— Begin Extracted records —

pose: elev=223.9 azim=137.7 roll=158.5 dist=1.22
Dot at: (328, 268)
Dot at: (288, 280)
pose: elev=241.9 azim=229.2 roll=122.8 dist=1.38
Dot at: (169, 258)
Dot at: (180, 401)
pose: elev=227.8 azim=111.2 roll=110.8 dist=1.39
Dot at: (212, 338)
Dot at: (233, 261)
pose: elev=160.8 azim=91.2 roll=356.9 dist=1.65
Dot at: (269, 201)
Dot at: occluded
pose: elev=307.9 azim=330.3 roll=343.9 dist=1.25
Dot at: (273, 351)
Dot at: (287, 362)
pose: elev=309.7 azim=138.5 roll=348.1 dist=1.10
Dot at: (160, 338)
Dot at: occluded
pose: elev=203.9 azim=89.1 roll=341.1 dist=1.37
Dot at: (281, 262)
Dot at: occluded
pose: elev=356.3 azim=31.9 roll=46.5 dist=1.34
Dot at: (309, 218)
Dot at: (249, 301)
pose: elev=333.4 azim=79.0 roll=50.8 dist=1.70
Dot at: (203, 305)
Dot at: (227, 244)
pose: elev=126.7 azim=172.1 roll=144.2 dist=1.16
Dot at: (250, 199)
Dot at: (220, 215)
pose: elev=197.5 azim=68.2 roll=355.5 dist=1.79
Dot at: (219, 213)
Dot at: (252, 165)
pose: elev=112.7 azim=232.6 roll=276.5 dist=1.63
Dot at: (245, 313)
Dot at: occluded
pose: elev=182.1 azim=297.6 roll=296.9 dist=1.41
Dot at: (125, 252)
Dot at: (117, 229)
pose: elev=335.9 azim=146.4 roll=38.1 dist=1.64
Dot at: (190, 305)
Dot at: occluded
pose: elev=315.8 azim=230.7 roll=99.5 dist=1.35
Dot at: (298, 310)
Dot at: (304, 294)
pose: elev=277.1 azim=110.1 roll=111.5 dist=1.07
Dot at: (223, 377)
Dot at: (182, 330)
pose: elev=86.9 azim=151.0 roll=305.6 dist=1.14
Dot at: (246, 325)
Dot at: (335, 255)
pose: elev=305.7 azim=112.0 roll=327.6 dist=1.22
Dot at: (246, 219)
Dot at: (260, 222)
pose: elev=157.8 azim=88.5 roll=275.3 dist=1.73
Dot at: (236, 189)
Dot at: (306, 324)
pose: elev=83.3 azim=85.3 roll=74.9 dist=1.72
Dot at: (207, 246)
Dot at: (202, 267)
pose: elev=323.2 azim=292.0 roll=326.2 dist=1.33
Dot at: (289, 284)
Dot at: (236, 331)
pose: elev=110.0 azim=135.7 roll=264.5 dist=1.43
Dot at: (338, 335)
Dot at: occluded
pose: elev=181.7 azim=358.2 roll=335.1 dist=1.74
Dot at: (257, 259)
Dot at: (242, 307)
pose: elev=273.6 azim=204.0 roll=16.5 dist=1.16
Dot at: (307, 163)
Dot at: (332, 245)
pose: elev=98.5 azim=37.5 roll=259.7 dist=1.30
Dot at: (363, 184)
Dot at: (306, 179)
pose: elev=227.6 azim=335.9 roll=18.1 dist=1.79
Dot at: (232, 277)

— End Extracted records —

▶ Directions: Please reproduce verbatim the lines of the records starting with the line that contains "pose: elev=309.7 azim=138.5" and going on through the line that contains "Dot at: (249, 301)".

▶ Response to this task:
pose: elev=309.7 azim=138.5 roll=348.1 dist=1.10
Dot at: (160, 338)
Dot at: occluded
pose: elev=203.9 azim=89.1 roll=341.1 dist=1.37
Dot at: (281, 262)
Dot at: occluded
pose: elev=356.3 azim=31.9 roll=46.5 dist=1.34
Dot at: (309, 218)
Dot at: (249, 301)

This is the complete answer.